Usually they kept near to the farm buildings, but in summer they were in the habit of going to a small calf pasture a quarter of a mile from the buildings to hunt grasshoppers. Redcoat discovered them there one day and watched them for several hours, but could not get within striking distance. So the following day he took Fluffy with him.

Of course this was dangerous hunting, stalking the man's fowls in full daylight. He might appear any moment with the thunder stick, but turkeys were a great prize, and Redcoat was always taking desperate chances.

He had noted that there was a clump of bushes running along a stone wall at one side of the lot.

By crawling upon his belly very carefully for a dozen rods, he secreted himself in the bushes. Then Fluffy went boldly into the open, but so far away from the turkeys that she did not scare them. They saw her but she made no move to steal upon them. Instead she walked very leisurely towards them, occasionally stopping and sitting down upon her haunches and watching them in a very disinterested manner.

The turkeys simply moved away when she came too near, and in this way they were driven close to the clump of brush where the hunter lay concealed. Finally a young gobbler came close enough. Redcoat waited until his back was towards him, then he sprang. It was a sure thing, and that day the fox family dined on turkey, while the Mason family that night made the count one turkey short. They never knew where the missing turkey went, and Redcoat was clever enough not to repeat the experiment. It was too near the house, and too risky hunting.

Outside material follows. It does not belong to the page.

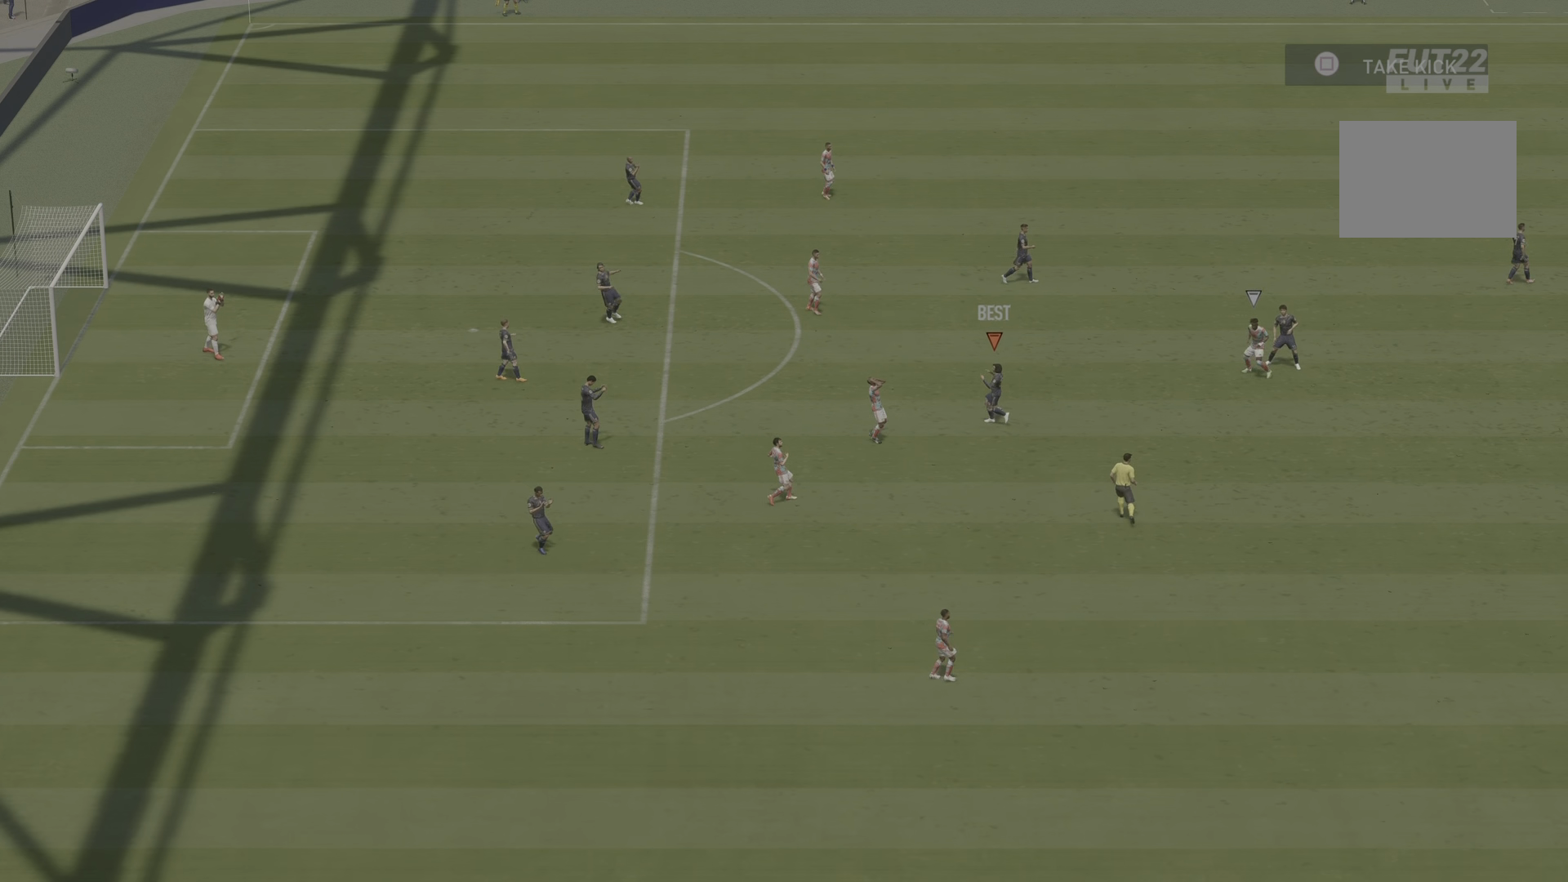
{"buttons": ["CROSS"], "left_stick": "center", "right_stick": "center", "events": [[33, "CROSS", "up"], [100, "CROSS", "down"], [200, "CROSS", "up"], [267, "CROSS", "down"], [400, "CROSS", "up"], [434, "CROSS", "down"]]}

One moonlight night in midsummer when the pups were nearly half grown, Redcoat was hunting mice in the small meadows on the Holcome farm, to the north of the mountain. In the course of his hunting the fox discovered a ditch perhaps two feet deep running across the meadow, about forty rods from the house. It had about six inches of water in it, and Redcoat examined the ditch for its entire length.

The Red Hunter did not know just why he did this, but it was a part of his policy to always know the country where he hunted. In fact, to know all the country that he frequented. One could never tell when such knowledge would come handy. So Redcoat made a very thorough examination of the ditch.

About a week later Bud Holcome was awakened one morning by a great squawking among the hens. Some of them were already out in the yard, although it was not yet sunrise. Leaping from his bed, and running to the window, Bud was much excited to see a very large red fox leaping over the wall just across the road, carrying a half grown rooster in his jaws.

"Dad," cried Bud, "get up quick, Dad. That red fox has got one of the young roosters. Here Scottie, here Racer," and Bud whistled for the dogs.

Both canines who slept in the woodshed came running out, Scottie very wide awake, and Racer following more slowly.

"Seek him, Scottie, seek, him," cried Bud, pointing across the road.

Scottie ran to a bar way, and immediately espied the fox with his kill, and with excited barks gave chase, and Racer followed eating up the distance with great graceful bounds.

The house stood upon high ground, and Bud could see the race from his bedroom window, so he stood and watched. The fox had only about two hundred feet start, and, encumbered with the rooster, the dogs would surely overtake him and kill him before he was half across the meadows, so Bud waited and watched.

Bud thought he never in his life saw a fox run as that one did, yet the dogs, especially Racer, the greyhound, gained steadily upon him. When they reached the ditch at the middle of the meadows as suddenly as though the ground had opened and swallowed him the fox disappeared.

"Ah, ha," cried Bud. "He has gone into the ditch. Now they will get him surely. That was certainly a mistake." But when the two madly racing dogs came to the ditch they overran a couple of hundred feet before they discovered that their quarry had disappeared. Then they came back and ran up and down the ditch, for twenty rods in each direction.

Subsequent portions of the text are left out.